Cost is calculated via calculateCostUsd(modelId, usage, env) using the model from the init event’s model field.
| Auth mode | GEMINI_API_KEY present | costUsd |
|---|---|---|
| Google account (personal / AI Pro / Ultra) | No | 0.00 |
| Gemini API key (AI Studio) | Yes | Per-token (see table below) |
| Vertex AI | No (GOOGLE_CLOUD_PROJECT used instead) | 0.00 * |
* Vertex AI billing is not tracked by the adapter — cost is reported as $0.00.
Model pricing (USD per 1M tokens, source: Google AI Studio pricing ):
| Model | Input | Output | Cache read |
|---|---|---|---|
| gemini-2.5-pro | $1.25 | $10.00 | $0.31 |
| gemini-2.5-flash | $0.15 | $0.60 | $0.0375 |
| gemini-2.5-flash-lite | $0.10 | $0.40 | $0.025 |
| gemini-2.0-flash | $0.10 | $0.40 | $0.025 |
| gemini-1.5-pro | $1.25 | $5.00 | $0.31 |
| gemini-1.5-flash | $0.075 | $0.30 | $0.019 |
| gemini-1.5-flash-8b | $0.0375 | $0.15 | $0.01 |
| (unknown) | $0.15 | $0.60 | $0.0375 |
Package Location
packages/adapters/gemini-local/
├── src/
│ ├── index.ts # type key, label, models, defaultModel, agentConfigurationDoc
│ ├── types.ts # GeminiLocalConfig, stream event types, AdapterExecutionContext
│ ├── server/
│ │ ├── execute.ts # buildArgs(), renderTemplate(), execute()

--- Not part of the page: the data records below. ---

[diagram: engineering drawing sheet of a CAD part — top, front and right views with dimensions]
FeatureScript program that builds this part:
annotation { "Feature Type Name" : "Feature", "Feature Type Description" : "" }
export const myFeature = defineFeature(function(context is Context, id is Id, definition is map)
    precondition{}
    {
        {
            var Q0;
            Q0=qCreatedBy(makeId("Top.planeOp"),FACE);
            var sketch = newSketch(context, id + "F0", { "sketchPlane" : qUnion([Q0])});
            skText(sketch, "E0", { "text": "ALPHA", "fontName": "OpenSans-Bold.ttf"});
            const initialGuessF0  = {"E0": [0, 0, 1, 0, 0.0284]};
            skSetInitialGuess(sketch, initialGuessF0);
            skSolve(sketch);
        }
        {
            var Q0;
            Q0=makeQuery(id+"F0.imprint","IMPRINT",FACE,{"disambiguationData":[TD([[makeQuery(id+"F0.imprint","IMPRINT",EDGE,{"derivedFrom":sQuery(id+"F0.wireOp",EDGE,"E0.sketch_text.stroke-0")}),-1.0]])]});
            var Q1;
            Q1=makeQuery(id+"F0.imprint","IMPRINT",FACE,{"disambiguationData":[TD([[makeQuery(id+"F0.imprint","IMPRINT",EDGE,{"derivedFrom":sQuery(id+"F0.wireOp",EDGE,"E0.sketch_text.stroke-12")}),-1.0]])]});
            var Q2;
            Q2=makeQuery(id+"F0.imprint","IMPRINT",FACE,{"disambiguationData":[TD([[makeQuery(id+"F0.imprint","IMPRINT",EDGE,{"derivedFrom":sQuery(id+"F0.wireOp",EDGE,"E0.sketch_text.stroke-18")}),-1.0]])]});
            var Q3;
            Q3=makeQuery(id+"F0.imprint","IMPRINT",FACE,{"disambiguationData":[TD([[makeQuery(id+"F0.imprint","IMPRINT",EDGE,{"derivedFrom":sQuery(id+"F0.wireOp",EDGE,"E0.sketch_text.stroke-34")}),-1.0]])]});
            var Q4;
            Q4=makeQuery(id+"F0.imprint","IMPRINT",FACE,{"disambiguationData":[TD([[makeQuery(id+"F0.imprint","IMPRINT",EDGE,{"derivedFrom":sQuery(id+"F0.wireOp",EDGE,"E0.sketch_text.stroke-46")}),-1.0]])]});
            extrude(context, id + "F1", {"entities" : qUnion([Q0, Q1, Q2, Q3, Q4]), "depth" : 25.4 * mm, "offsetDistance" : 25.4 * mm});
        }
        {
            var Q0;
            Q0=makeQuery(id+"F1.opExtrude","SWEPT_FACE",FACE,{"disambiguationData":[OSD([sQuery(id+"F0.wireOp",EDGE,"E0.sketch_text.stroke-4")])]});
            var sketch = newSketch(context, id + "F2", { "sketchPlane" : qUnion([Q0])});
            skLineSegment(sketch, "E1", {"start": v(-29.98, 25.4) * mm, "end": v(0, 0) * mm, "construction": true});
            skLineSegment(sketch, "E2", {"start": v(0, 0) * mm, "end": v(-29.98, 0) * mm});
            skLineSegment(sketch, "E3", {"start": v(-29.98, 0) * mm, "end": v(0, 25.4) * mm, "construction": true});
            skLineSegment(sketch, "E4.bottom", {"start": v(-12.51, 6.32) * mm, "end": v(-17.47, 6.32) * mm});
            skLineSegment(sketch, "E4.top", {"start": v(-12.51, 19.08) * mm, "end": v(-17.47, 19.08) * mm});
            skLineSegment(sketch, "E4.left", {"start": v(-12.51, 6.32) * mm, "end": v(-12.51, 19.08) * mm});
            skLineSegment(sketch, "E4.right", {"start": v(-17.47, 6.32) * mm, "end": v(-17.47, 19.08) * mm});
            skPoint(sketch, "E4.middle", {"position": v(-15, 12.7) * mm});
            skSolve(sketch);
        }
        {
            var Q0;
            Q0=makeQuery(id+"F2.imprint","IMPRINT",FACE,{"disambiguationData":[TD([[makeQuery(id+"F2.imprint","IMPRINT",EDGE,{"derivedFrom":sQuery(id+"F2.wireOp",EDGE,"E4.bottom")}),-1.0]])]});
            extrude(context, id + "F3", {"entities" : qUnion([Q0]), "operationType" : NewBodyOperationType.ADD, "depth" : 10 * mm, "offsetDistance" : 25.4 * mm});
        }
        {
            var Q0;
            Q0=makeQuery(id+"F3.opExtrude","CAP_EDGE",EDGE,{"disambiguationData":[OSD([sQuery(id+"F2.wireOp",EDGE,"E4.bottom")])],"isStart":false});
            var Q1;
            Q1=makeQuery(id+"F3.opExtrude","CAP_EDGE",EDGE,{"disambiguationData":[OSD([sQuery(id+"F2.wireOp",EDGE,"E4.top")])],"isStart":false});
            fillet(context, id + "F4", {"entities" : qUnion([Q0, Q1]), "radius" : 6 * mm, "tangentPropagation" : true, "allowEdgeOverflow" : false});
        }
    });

│ │ ├── parse.ts # parseNdjsonLines(), extractSessionId(), extractOutput(), extractUsage(), buildTranscript()
│ │ ├── test.ts # testEnvironment() — CLI probe + diagnostics
│ │ └── __tests__/
│ │ ├── execute.test.ts # unit tests — buildArgs, renderTemplate
│ │ ├── parse.test.ts # unit tests — parse/extract/buildTranscript
│ │ ├── build-config.test.ts# unit tests — buildConfig, validateConfig
│ │ └── integration/
│ │ └── execute.integration.test.ts # live gemini CLI tests
│ └── ui/
│ ├── build-config.ts # configFields[], buildConfig(), validateConfig()
│ └── __tests__/
│ └── build-config.test.ts
├── vitest.config.ts
└── package.jsonTest status: Unit tests cover buildArgs, renderTemplate, calculateCostUsd, extractModelId, parse/extract functions, and buildConfig/validateConfig. Integration tests require gemini CLI installed and authenticated (Google account or GEMINI_API_KEY).